### EXERCISE BRIEF
Each line of the material should be retyped without alteration.

DATA SUPPLIED START

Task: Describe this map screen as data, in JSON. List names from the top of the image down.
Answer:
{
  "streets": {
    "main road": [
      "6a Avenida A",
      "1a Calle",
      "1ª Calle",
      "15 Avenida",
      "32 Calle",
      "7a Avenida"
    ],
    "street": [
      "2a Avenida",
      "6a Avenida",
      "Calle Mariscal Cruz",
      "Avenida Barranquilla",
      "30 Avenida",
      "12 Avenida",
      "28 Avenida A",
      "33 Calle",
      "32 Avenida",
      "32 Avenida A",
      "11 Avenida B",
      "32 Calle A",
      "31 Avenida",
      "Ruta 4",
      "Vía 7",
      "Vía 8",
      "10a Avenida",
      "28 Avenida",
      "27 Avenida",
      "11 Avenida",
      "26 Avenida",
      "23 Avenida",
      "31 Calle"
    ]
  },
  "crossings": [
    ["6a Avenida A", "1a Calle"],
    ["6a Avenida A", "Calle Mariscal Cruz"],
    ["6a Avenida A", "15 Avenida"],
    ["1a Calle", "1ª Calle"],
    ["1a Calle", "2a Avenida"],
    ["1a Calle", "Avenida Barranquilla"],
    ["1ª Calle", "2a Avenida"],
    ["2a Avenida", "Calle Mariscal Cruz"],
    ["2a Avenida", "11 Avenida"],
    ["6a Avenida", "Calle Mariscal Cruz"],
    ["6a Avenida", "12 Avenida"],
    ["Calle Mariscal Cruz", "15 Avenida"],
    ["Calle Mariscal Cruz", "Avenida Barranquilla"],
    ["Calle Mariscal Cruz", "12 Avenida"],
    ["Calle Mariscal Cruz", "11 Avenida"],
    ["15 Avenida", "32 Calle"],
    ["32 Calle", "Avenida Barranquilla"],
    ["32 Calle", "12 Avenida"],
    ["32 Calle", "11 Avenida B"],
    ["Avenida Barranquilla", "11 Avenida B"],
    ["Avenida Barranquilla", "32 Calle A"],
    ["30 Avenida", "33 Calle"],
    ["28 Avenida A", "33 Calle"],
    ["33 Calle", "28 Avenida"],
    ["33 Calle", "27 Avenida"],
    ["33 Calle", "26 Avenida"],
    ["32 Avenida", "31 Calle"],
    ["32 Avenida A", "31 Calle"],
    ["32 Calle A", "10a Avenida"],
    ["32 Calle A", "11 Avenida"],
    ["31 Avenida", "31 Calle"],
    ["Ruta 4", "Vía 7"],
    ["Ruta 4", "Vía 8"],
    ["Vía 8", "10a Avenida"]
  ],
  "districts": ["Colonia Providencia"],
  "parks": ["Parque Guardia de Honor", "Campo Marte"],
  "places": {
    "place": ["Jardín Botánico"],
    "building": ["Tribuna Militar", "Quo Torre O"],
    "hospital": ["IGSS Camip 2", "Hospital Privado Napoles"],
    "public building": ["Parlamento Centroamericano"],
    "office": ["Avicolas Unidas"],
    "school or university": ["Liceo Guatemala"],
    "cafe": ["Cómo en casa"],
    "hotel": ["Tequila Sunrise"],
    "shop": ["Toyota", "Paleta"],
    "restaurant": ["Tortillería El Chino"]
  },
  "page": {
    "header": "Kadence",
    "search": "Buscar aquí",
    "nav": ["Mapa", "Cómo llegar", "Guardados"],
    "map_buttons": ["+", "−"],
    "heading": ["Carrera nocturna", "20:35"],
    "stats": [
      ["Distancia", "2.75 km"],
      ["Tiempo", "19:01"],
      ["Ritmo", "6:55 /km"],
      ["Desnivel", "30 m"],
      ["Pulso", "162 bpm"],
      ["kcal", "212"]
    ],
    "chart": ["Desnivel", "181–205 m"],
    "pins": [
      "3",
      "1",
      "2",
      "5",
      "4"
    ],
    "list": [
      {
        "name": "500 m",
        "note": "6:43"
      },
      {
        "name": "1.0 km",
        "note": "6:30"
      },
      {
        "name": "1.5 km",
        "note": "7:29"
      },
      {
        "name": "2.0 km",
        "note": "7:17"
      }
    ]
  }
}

DATA SUPPLIED END

### RESPONSE BOX
Task: Describe this map screen as data, in JSON. List names from the top of the image down.
Answer:
{
  "streets": {
    "main road": [
      "6a Avenida A",
      "1a Calle",
      "1ª Calle",
      "15 Avenida",
      "32 Calle",
      "7a Avenida"
    ],
    "street": [
      "2a Avenida",
      "6a Avenida",
      "Calle Mariscal Cruz",
      "Avenida Barranquilla",
      "30 Avenida",
      "12 Avenida",
      "28 Avenida A",
      "33 Calle",
      "32 Avenida",
      "32 Avenida A",
      "11 Avenida B",
      "32 Calle A",
      "31 Avenida",
      "Ruta 4",
      "Vía 7",
      "Vía 8",
      "10a Avenida",
      "28 Avenida",
      "27 Avenida",
      "11 Avenida",
      "26 Avenida",
      "23 Avenida",
      "31 Calle"
    ]
  },
  "crossings": [
    ["6a Avenida A", "1a Calle"],
    ["6a Avenida A", "Calle Mariscal Cruz"],
    ["6a Avenida A", "15 Avenida"],
    ["1a Calle", "1ª Calle"],
    ["1a Calle", "2a Avenida"],
    ["1a Calle", "Avenida Barranquilla"],
    ["1ª Calle", "2a Avenida"],
    ["2a Avenida", "Calle Mariscal Cruz"],
    ["2a Avenida", "11 Avenida"],
    ["6a Avenida", "Calle Mariscal Cruz"],
    ["6a Avenida", "12 Avenida"],
    ["Calle Mariscal Cruz", "15 Avenida"],
    ["Calle Mariscal Cruz", "Avenida Barranquilla"],
    ["Calle Mariscal Cruz", "12 Avenida"],
    ["Calle Mariscal Cruz", "11 Avenida"],
    ["15 Avenida", "32 Calle"],
    ["32 Calle", "Avenida Barranquilla"],
    ["32 Calle", "12 Avenida"],
    ["32 Calle", "11 Avenida B"],
    ["Avenida Barranquilla", "11 Avenida B"],
    ["Avenida Barranquilla", "32 Calle A"],
    ["30 Avenida", "33 Calle"],
    ["28 Avenida A", "33 Calle"],
    ["33 Calle", "28 Avenida"],
    ["33 Calle", "27 Avenida"],
    ["33 Calle", "26 Avenida"],
    ["32 Avenida", "31 Calle"],
    ["32 Avenida A", "31 Calle"],
    ["32 Calle A", "10a Avenida"],
    ["32 Calle A", "11 Avenida"],
    ["31 Avenida", "31 Calle"],
    ["Ruta 4", "Vía 7"],
    ["Ruta 4", "Vía 8"],
    ["Vía 8", "10a Avenida"]
  ],
  "districts": ["Colonia Providencia"],
  "parks": ["Parque Guardia de Honor", "Campo Marte"],
  "places": {
    "place": ["Jardín Botánico"],
    "building": ["Tribuna Militar", "Quo Torre O"],
    "hospital": ["IGSS Camip 2", "Hospital Privado Napoles"],
    "public building": ["Parlamento Centroamericano"],
    "office": ["Avicolas Unidas"],
    "school or university": ["Liceo Guatemala"],
    "cafe": ["Cómo en casa"],
    "hotel": ["Tequila Sunrise"],
    "shop": ["Toyota", "Paleta"],
    "restaurant": ["Tortillería El Chino"]
  },
  "page": {
    "header": "Kadence",
    "search": "Buscar aquí",
    "nav": ["Mapa", "Cómo llegar", "Guardados"],
    "map_buttons": ["+", "−"],
    "heading": ["Carrera nocturna", "20:35"],
    "stats": [
      ["Distancia", "2.75 km"],
      ["Tiempo", "19:01"],
      ["Ritmo", "6:55 /km"],
      ["Desnivel", "30 m"],
      ["Pulso", "162 bpm"],
      ["kcal", "212"]
    ],
    "chart": ["Desnivel", "181–205 m"],
    "pins": [
      "3",
      "1",
      "2",
      "5",
      "4"
    ],
    "list": [
      {
        "name": "500 m",
        "note": "6:43"
      },
      {
        "name": "1.0 km",
        "note": "6:30"
      },
      {
        "name": "1.5 km",
        "note": "7:29"
      },
      {
        "name": "2.0 km",
        "note": "7:17"
      }
    ]
  }
}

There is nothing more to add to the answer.